Let's make it simple: assuming we have one big enough bucket and two cups with volume x and y, respectively. 
Now we want to perform a series of operation -- pouring water in and out only by those two cups.
Somehow, there will be only z water left in this big bucket eventually. Then the equation will be:

z = m * x + n * y

m means using cup-x m times. If m is positive, it means pouring in. Otherwise, it's pouring out.

For example, 4 = (-2) * 3 + 2 * 5, which means you pour in water twice with cup-5 and pour out water twice with cup-3. 
Talk back to the question, it's like we first fill jug-5, pour water to jug-3 from jug-5, empty jug-3, 
pour the remaining 2 water into jug-3 from jug-5, fill jug-5 again, pour water into jug-3 from jug-5, empty jug-3, 
then we have only 4 water left in jug-5. It's exactly fill jug-5 twice and empty jug-3 twice.

Now the question is, can we find those two m and n exist?

The answer is YES. Here we need a little math -- Bezout's identity, which is:

We can always find a and b to satisfy ax + by = d where d = gcd(x, y)
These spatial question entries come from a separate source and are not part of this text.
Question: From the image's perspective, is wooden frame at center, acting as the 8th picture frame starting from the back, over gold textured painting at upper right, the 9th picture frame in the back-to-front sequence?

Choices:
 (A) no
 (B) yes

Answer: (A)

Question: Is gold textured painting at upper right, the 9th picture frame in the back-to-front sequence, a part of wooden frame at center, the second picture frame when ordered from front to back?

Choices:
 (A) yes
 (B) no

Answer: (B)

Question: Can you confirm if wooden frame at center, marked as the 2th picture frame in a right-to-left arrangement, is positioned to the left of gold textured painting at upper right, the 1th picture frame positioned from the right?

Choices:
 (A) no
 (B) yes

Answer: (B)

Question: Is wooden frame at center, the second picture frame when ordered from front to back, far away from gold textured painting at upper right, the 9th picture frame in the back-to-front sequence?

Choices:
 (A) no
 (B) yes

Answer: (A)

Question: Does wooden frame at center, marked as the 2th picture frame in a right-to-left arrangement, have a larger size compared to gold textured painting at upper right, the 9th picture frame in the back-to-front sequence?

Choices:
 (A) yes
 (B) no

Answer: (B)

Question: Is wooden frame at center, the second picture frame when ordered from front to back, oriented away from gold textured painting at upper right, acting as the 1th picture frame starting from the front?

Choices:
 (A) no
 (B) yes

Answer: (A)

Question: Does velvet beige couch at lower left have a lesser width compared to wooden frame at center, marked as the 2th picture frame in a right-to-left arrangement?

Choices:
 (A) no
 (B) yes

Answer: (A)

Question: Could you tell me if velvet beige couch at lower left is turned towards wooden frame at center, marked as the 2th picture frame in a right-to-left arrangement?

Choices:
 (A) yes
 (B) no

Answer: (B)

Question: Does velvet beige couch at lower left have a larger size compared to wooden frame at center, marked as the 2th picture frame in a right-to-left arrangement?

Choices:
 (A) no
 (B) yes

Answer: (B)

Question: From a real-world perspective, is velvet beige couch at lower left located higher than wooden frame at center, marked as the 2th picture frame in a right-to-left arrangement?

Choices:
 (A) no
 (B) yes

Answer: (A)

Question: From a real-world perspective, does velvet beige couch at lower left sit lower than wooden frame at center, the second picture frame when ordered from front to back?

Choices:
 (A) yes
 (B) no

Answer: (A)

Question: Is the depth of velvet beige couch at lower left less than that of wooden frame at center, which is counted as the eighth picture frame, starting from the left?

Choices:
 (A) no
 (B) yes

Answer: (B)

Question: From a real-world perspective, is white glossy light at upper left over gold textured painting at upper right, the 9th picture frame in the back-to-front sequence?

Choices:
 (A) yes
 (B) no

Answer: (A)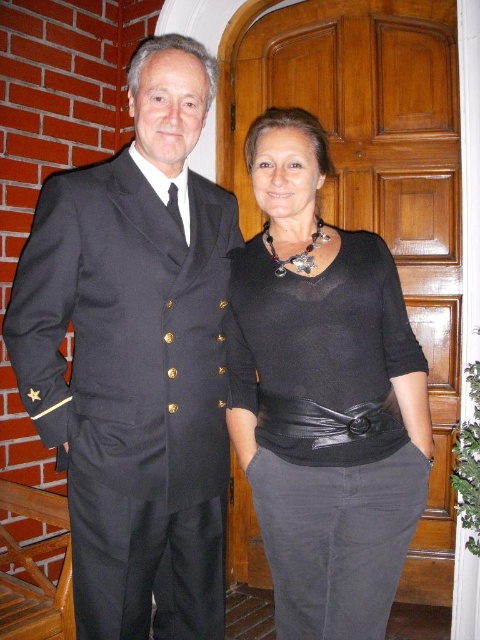
Describe the element at coordinates (135, 358) in the screenshot. I see `black wool suit at left` at that location.

How distant is black wool suit at left from black matte sweater at center?

9.73 inches

I want to click on black wool suit at left, so click(135, 358).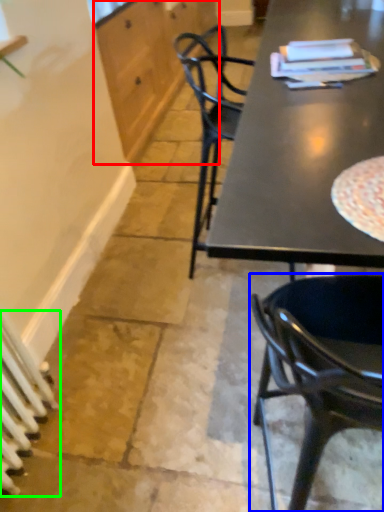
Question: Which object is the closest to the cabinetry (highlighted by a red box)? Choose among these: chair (highlighted by a blue box) or radiator (highlighted by a green box).

Choices:
 (A) chair
 (B) radiator

Answer: (B)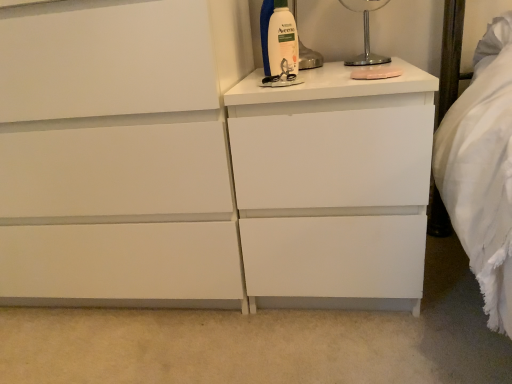
Where is `vacant space in front of white matte nightstand at center`? This screenshot has height=384, width=512. vacant space in front of white matte nightstand at center is located at coordinates (360, 346).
So, everything is clear, if z % d == 0, then we have (ax + by)* (z/d) = d*(z/d) => (a*z/d)*x + (b*z/d)*y = z, which means m and n exist.

*/
public class Solution {
    public boolean canMeasureWater(int x, int y, int z) {
        if(x+y < z) return false;
        if(x == z || y == z || x+y == z) return true;
        return z % GCD(x, y) == 0;
    }
    
    public int GCD(int x, int y) {
        if(y == 0) return x;
        return GCD(y, x%y);
    }
}

Proof for Bezout's identity:
https://en.wikipedia.org/wiki/Bézout%27s_identity
Bézout's identity (also called Bézout's lemma) is a theorem in elementary number theory: let x and y be nonzero integers and let d 
be their greatest common divisor. Then there exist integers a and b such that
a*x + b*y = d 

In addition,
the greatest common divisor d is the smallest positive integer that can be written as ax + by
every integer of the form ax + by is a multiple of the greatest common divisor d.
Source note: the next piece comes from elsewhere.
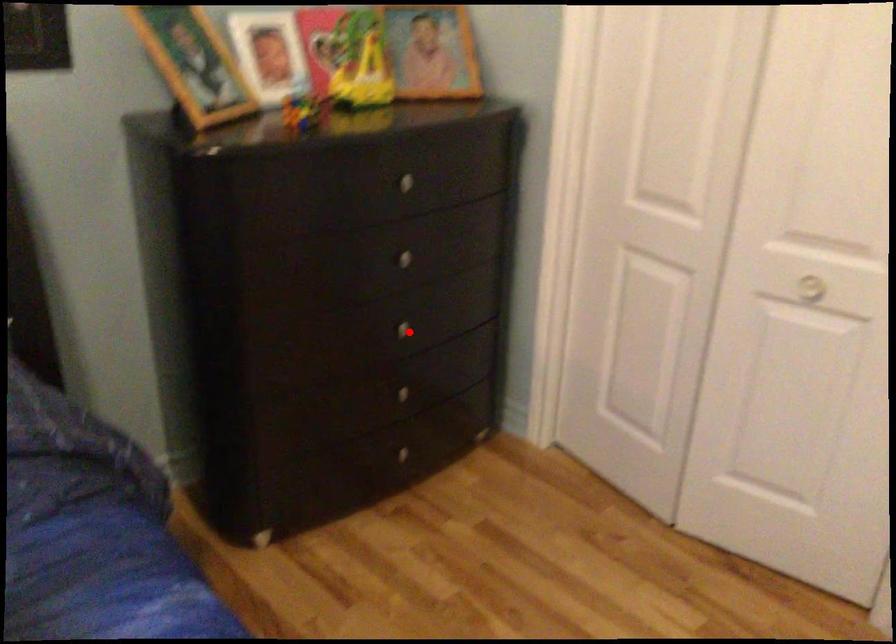
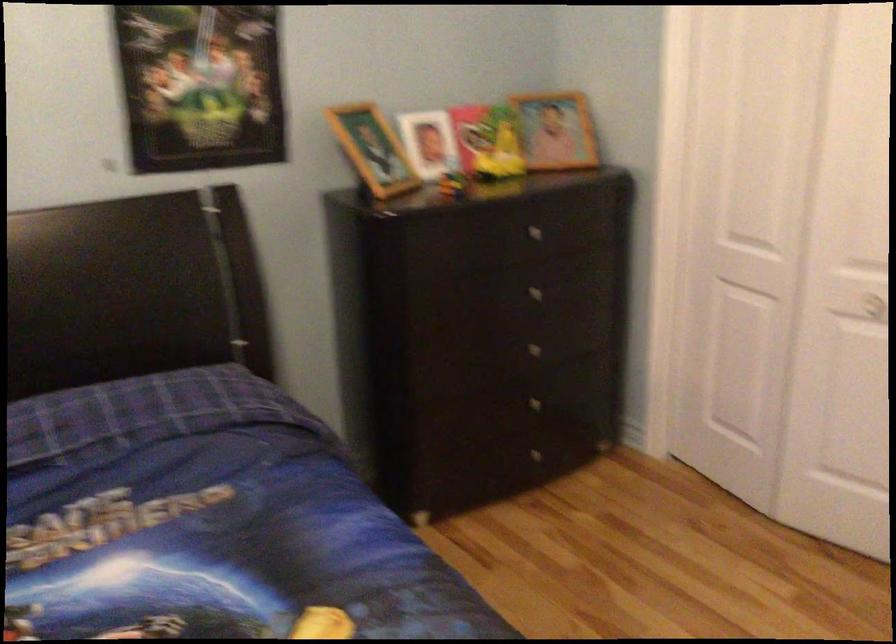
Question: I am providing you with two images of the same scene from different viewpoints. In image1, a red point is highlighted. Considering the same 3D point in image2, which of the following is correct?

Choices:
 (A) It is closer
 (B) It is farther

Answer: (B)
Bezout's identity is based on the property of Euclidean division, namely: that dividing a positive integer p by a positive integer q
yields a reminder greater than or equal to zero and strictly less than q
i.e. p = nq + r, 0 <= r < q

To begin the proof of Bezout's identity, let d be the smallest positive integer of the form ax + by. Specifically,
let d = sx + ty
let n = ax + by n > d
if n is not divisible by d, then according to Euclidean division,
n = qd + r, 0 < r < d
r = n - qd = ax + by - q(sx + ty) = (a-qs)x + (b-qt)y
which of course is the form ax + by
But r < d which violates the original premise that d is the smallest number in that form, therefore r = 0 and 
n is divisible by d

Since n can be any number of the form ax + by, lets look at the following example:
n = 1*x + 0*y = x
n = 0*x + 1*y = y
Therefore, d is a common divisor to both x and y

If there exists another common divisor(c) of a and b,then it also divides d
x = pc
y = qc
d = sx + ty = pcs + qct = c(ps + qt)
if c divides d, then c <= d
Therefore, (finally) d is the greatest common divisor.


Proof for GCD:
The greatest common divisor (gcd) of two positive integers is the largest integer that divides both without remainder. 
Euclid’s algorithm is based on the following property: if p>q then the gcd of p and q is the same as the gcd of p%q and q. 
p%q is the remainder of p which cannot be divided by q, e.g. 33 % 5 is 3. This is based on the fact that the gcd of p and q also 
must divided (p-q) or (p-2q) or (p-3q). Therefore you can subtract the maximum of a multitude q from p which is p%q.